- _DIRECTIONS_
Could you return each line from the one bearing "floor lamp [388,182,422,304]" through the last line of the entries, exactly as it stands, with no pictures?
»»
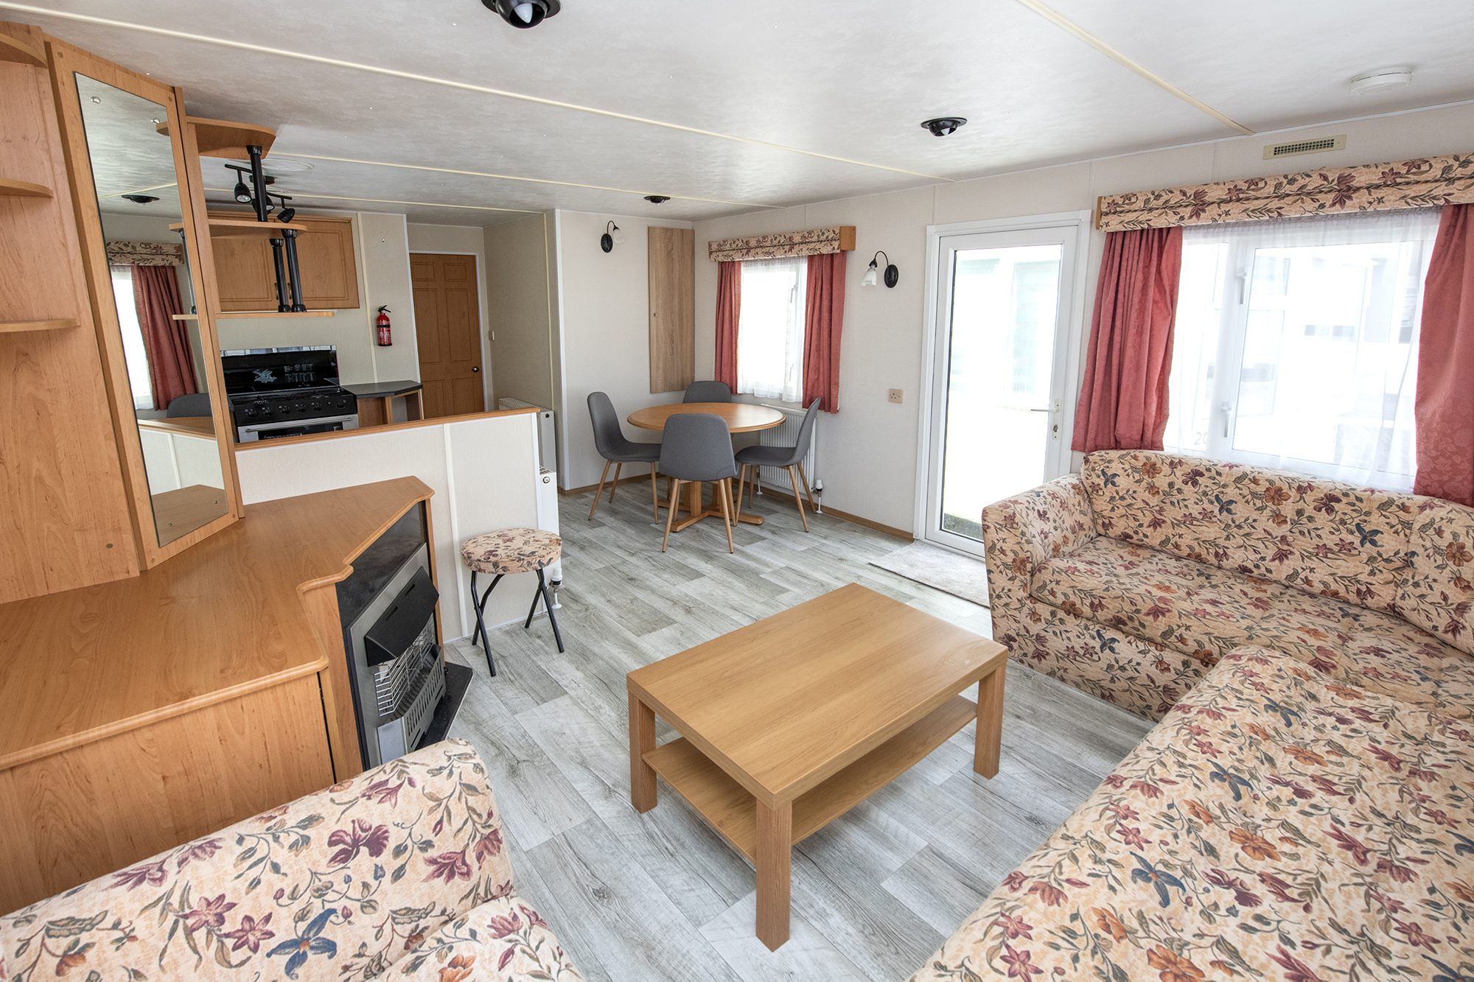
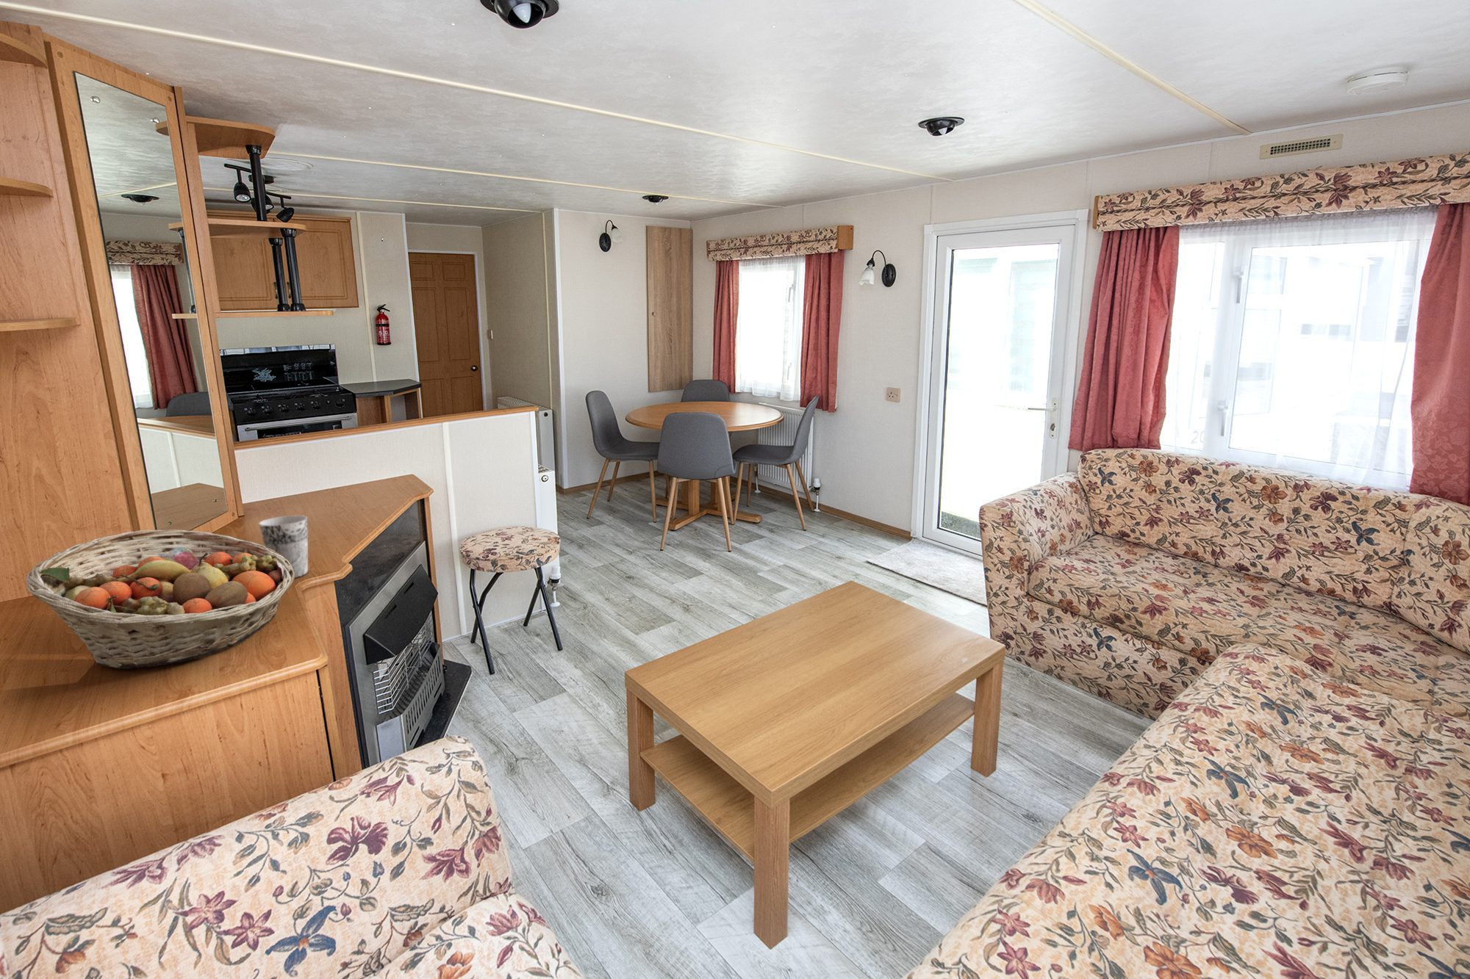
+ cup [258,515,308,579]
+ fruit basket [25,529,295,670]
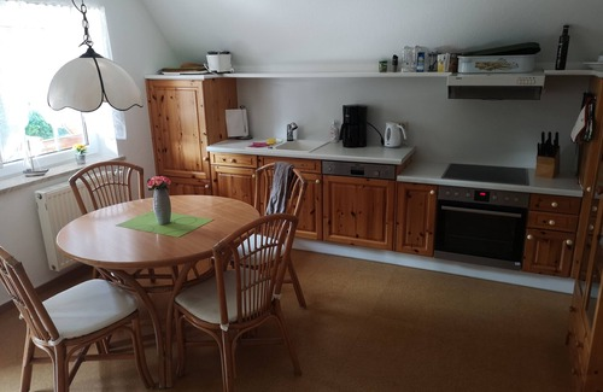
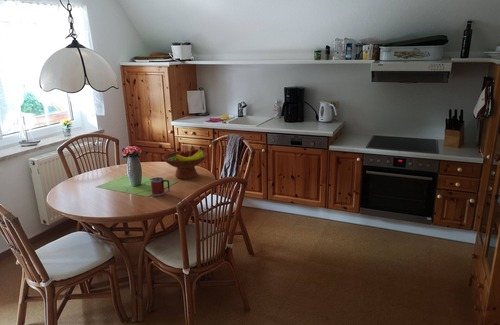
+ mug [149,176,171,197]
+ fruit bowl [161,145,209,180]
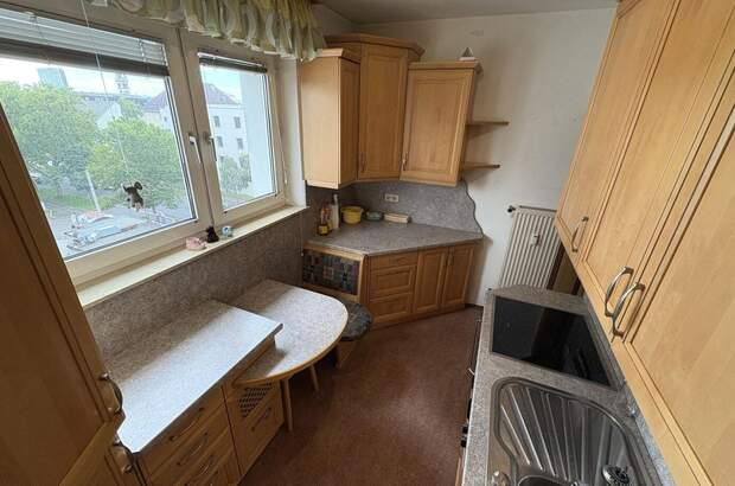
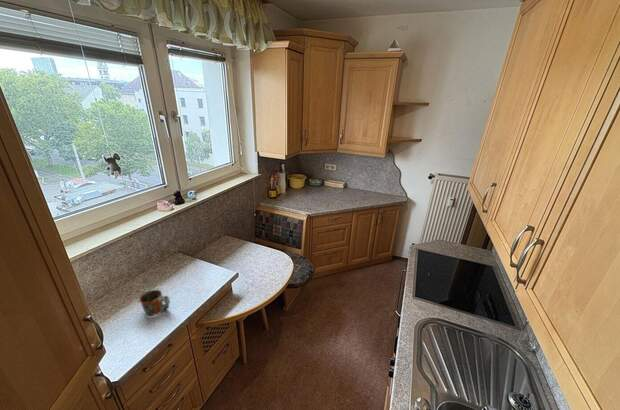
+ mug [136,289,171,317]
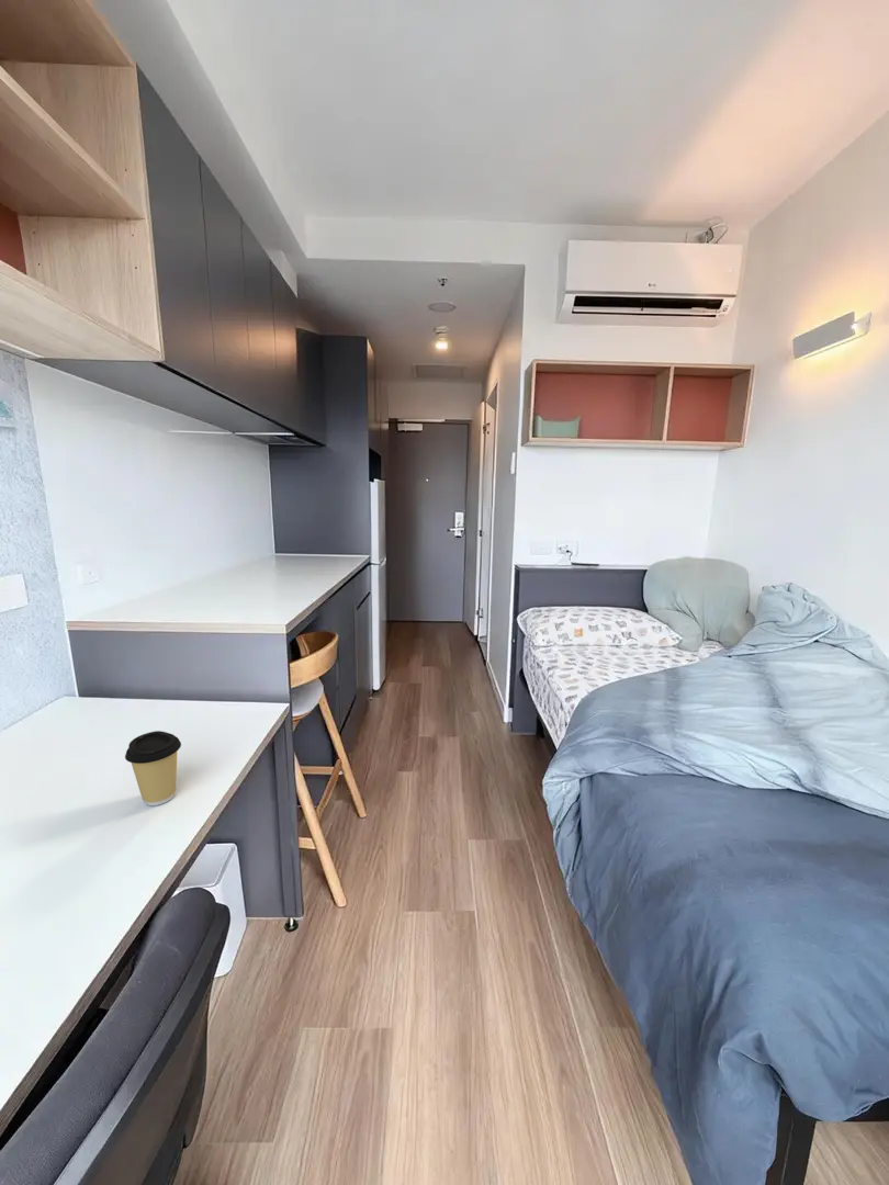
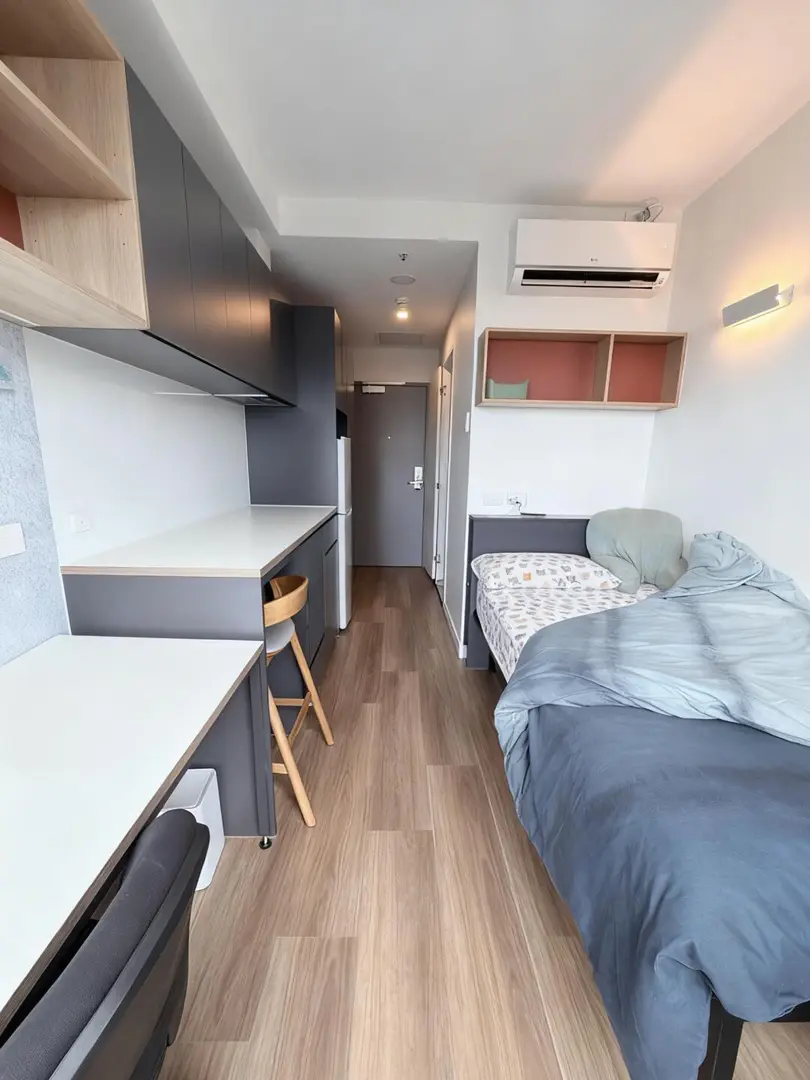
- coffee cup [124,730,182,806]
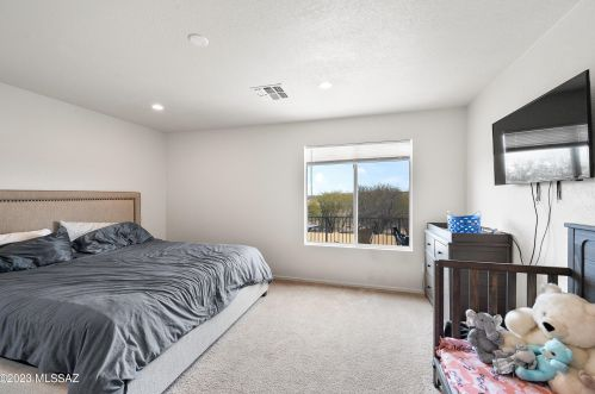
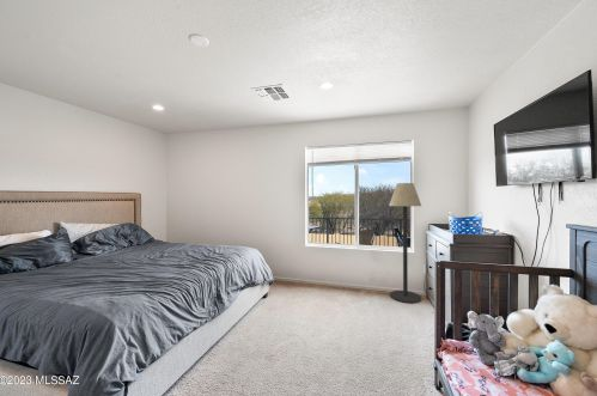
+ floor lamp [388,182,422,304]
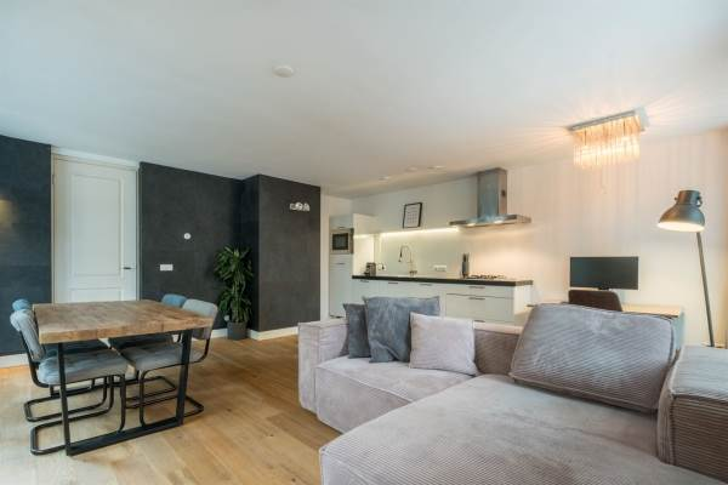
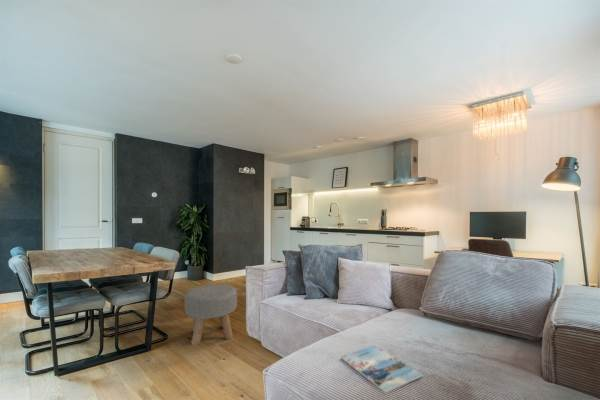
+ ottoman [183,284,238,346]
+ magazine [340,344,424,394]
««
- _YOUR SOLUTION_
+ floor lamp [388,182,422,304]
+ ottoman [183,284,238,346]
+ magazine [340,344,424,394]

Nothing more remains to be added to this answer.